Secret Avengers #6 Review or Re-Enter the Dragon

Brubaker – Writer
Deodato – Artist
Beredo – Color Art
Publisher – Marvel

I am an unabashed fan of kung fu and ‘70s action films.  That love cross pollinates to a love for the characters of Iron Fist and Shang-Chi.  They are two of my favorite comic characters by a great margin.  Iron Fist is a character that seems to show up a lot in various other Marvel Comics, but Shang-Chi will go years between appearances…well, until recently.  The Master of Kung Fu has taken a large role in the recent Shadowland crossover and now finds his way into Secret Avengers.  

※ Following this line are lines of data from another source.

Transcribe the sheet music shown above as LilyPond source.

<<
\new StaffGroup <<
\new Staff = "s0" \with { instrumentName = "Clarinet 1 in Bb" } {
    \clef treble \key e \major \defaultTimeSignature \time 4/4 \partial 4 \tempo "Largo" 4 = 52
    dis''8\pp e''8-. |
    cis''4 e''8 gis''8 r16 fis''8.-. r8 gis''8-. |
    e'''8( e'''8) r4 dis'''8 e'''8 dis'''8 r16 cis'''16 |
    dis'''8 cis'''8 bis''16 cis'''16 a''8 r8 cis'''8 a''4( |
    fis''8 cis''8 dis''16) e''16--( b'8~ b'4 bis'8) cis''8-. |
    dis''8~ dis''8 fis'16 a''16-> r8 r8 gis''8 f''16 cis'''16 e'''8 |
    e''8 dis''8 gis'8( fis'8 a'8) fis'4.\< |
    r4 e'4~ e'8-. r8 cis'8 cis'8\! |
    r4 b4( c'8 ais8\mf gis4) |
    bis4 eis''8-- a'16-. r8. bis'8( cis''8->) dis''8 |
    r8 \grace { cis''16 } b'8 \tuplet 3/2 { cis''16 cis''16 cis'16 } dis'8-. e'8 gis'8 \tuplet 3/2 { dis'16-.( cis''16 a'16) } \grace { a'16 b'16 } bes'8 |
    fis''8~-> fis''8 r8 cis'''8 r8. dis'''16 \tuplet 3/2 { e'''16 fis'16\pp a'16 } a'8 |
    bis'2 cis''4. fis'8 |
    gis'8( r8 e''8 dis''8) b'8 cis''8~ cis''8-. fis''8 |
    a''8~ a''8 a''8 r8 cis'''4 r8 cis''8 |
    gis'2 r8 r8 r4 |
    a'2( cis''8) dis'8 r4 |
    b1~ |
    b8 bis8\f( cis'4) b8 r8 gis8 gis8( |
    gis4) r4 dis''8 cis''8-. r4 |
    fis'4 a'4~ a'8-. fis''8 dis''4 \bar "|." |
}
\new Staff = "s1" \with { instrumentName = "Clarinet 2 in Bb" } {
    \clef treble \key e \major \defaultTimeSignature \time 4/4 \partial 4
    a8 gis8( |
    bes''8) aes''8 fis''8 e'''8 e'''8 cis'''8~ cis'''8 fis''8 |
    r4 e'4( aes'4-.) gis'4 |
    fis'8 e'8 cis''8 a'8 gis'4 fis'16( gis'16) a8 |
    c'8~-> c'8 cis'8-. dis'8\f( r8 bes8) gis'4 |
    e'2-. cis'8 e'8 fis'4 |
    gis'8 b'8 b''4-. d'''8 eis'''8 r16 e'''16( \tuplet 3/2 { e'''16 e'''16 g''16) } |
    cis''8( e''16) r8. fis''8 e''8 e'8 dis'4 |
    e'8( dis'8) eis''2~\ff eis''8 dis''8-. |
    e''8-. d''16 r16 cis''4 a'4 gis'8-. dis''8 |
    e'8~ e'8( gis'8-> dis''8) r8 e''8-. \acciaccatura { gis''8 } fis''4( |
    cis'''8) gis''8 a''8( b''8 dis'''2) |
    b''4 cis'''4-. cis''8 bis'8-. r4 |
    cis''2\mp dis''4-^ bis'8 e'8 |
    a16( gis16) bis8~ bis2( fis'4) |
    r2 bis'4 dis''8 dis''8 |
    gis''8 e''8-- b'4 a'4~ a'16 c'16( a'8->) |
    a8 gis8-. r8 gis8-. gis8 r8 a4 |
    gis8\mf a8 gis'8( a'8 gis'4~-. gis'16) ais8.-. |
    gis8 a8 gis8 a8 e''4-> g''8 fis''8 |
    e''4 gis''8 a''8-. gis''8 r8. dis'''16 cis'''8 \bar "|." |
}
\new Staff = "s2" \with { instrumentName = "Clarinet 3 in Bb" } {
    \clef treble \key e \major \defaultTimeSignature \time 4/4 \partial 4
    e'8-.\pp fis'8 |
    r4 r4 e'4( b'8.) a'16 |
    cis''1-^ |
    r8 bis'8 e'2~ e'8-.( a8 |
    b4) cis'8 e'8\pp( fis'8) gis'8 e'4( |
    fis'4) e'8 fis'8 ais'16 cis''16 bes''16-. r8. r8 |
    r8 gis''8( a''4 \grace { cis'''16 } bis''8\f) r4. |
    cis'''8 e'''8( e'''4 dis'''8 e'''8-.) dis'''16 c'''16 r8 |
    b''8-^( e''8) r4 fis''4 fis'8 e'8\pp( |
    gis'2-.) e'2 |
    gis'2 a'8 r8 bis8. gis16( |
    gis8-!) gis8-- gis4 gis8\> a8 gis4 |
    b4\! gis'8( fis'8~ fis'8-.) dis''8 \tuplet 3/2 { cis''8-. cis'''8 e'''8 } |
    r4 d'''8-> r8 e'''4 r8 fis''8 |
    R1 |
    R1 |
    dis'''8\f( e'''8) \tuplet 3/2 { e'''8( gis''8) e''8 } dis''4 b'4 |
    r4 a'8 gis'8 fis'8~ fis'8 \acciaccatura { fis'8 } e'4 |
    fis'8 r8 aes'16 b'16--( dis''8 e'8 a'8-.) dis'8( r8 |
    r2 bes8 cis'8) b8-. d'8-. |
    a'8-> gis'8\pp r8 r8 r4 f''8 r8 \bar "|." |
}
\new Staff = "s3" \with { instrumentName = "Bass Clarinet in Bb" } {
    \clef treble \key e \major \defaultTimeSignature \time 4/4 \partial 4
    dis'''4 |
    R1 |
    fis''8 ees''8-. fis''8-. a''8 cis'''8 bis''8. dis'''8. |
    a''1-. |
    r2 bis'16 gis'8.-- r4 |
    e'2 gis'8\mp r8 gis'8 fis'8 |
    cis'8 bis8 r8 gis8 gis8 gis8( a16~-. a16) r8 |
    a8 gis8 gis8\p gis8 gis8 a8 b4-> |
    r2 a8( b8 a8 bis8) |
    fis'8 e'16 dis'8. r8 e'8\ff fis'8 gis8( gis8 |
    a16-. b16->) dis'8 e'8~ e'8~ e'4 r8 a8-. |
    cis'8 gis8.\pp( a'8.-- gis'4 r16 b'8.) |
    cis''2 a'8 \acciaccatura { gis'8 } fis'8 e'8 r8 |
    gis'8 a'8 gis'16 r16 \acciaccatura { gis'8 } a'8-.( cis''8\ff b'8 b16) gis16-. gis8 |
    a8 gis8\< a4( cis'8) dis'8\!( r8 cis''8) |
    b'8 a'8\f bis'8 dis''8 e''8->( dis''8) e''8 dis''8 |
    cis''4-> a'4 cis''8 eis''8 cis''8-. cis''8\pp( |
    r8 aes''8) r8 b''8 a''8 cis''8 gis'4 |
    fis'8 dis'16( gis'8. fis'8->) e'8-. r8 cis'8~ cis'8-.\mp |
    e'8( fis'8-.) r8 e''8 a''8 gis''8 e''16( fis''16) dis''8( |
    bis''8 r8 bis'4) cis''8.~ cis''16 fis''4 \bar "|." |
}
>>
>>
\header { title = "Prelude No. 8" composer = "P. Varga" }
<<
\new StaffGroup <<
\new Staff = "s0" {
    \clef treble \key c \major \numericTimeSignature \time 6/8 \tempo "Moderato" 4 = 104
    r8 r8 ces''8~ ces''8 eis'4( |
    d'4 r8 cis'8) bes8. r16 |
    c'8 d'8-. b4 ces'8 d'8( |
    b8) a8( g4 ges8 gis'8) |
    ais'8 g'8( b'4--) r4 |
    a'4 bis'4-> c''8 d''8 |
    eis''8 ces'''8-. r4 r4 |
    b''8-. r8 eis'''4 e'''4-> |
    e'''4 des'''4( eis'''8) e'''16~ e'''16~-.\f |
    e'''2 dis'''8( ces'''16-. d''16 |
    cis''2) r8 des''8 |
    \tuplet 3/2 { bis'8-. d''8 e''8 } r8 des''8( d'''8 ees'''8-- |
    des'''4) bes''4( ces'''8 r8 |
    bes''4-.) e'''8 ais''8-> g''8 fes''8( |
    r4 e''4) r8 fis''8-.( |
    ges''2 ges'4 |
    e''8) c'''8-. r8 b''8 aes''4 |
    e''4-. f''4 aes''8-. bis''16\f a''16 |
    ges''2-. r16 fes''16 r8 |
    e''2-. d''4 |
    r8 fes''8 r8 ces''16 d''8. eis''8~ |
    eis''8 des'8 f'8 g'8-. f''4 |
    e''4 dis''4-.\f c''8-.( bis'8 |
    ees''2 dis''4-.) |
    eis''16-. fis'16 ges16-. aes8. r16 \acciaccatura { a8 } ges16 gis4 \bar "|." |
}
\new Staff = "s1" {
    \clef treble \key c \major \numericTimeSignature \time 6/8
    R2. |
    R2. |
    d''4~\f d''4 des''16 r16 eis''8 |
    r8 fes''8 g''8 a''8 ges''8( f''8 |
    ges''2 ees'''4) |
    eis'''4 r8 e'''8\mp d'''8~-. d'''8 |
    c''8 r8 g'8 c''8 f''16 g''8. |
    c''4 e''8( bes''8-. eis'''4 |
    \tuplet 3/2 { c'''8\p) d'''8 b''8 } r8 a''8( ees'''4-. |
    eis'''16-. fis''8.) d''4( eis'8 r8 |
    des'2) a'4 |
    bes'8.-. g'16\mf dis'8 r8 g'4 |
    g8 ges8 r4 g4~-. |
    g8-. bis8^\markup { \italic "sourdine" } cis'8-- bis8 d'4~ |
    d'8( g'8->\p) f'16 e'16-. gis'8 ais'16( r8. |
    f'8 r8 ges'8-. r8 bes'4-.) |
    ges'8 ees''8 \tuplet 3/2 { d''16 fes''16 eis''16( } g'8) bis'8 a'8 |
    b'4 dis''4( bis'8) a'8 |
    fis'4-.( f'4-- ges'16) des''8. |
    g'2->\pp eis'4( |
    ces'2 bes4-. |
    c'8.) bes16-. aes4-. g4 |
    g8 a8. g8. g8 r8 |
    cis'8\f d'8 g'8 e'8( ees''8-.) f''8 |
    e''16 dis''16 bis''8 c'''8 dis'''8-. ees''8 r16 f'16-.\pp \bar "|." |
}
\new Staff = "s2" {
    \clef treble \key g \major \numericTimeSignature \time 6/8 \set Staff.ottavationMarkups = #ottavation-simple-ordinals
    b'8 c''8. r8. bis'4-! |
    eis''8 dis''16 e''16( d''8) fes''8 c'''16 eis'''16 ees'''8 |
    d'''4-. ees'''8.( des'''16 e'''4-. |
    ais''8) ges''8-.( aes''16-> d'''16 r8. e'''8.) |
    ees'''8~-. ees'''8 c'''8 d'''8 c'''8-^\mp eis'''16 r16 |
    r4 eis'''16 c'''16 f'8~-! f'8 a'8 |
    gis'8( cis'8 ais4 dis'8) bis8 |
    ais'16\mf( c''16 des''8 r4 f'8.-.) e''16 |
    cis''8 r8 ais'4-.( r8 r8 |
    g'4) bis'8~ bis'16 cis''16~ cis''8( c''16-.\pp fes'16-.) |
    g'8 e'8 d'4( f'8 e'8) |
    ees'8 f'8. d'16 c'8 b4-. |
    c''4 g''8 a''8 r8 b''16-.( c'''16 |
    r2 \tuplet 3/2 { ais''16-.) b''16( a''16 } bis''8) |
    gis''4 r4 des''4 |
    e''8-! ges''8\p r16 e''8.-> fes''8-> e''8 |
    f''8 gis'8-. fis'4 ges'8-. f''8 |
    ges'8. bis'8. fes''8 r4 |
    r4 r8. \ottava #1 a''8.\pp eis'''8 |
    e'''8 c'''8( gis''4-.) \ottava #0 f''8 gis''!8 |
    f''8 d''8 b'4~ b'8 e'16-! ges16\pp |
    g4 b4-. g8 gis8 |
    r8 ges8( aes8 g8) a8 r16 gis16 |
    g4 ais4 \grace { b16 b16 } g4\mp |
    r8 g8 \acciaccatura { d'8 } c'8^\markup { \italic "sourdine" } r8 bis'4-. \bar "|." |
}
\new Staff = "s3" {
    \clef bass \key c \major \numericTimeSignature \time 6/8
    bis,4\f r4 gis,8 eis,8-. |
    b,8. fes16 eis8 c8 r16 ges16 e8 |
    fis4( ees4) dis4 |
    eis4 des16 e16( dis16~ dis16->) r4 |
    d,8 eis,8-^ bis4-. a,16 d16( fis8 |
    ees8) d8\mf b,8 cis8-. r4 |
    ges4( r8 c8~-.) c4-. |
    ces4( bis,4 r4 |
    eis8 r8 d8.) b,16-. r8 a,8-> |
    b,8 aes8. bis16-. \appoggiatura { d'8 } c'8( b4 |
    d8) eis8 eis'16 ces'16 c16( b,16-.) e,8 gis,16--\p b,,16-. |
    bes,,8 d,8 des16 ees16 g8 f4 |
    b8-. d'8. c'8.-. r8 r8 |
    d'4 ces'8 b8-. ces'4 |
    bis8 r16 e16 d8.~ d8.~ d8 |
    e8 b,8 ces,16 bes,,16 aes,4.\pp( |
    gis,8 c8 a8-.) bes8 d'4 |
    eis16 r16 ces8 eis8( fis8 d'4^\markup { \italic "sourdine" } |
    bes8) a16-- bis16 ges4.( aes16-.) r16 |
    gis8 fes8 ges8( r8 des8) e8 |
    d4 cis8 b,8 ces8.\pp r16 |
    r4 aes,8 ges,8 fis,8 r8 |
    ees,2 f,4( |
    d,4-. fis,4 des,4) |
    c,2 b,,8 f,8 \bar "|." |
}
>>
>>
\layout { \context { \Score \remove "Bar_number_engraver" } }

The truly special piece is that Ed Brubaker has obvious affinity for the character of Shang-Chi and doesn’t just write him as a veritable bore of a kung-fu monk that won’t hurt a fly.  Shang-Chi kicks all kinds of ass in an extended action sequence that opens up this five-part arc.  Bru, other than Garth Ennis, is probably the most talented writer in the industry.  He almost always tells stories with fabulous characterization and interesting plot developments.  Oddly, the first four issues of Secret Avengers were a run-of-the-mill storyline featuring all kinds of cosmic mumbo jumbo.  It was last issue with a story focused on a Nick Fury doppelganger that Brubaker’s excellence finally started to peek through. 

This issue paves the way for a storyline that’s not only going to feature Shang-Chi, but actually center on him.  Let’s take a step back and discuss just who the Master of Kung-Fu is.   Shang Chi was created in 1973 to capitalize on the martial arts craze that carried over into all aspects of pop culture.  He has many obvious similarities to, in my mind, the greatest kung fu film star, Bruce Lee. Shang Chi was actually created to capitalize on the Fu Manchu license that Marvel had recently acquired.  Shang Chi was created as the son of the evil Dr. Fu Manchu whose literary roots date back to the early 20th century as created by Sax Rohmer.  Shang Chi finds out his father is actually an evil man in his early adult years and sets on a path to commit patricide. 

The Fu Manchu license has long since lapsed back to the original rights holders, so he goes unnamed any time he shows up in the pages of Marvel’s comics.  This makes for an odd dynamic with the unnamed evil, but never really takes away from the comic reading experience.  Shang Chi has “killed” his father a number of times, and, guess what, Fu Manchu is resurrected once again this month.  This time the resurrection is courtesy the apparent ongoing villains of Secret Avengers, the Shadow Council.  It’s the first time that I can ever recall the mainstream Marvel Universe getting heavily involved in Shang Chi’s battle with He Who Must Not Be Named Due To Copyright

The pace moves quickly, as any good martial arts adventure must.  Brubaker introduces hero and villain of the piece as well as giving us a look inside Steve Rogers’ bedroom and his relationship with Sharon Carter.  Iron Fist supporting cast member the Prince of Orphans also plays a role which is foreshadowing Iron Fist’s soon to be involvement in the tale.  This could turn out to be one of the very best Marvel Universe adventures with the greatest martial arts characters from the ‘70s. 

Pulling everything together is the ever talented Mike Deodato.  Oddly enough I have a commission sketch of Shang Chi that Deodato did for me several years back at Pittsburg Comic Con.  He does an amazing job of putting the martial arts and more typical Marvel Universe elements to paper.  This really is a wonderful book to look at.  

Color me impressed with the opening chapter of “Eyes of the Dragon.”  Brubaker’s got some really cool stuff planned for this arc.  I’m actually beyond excited for issue #7.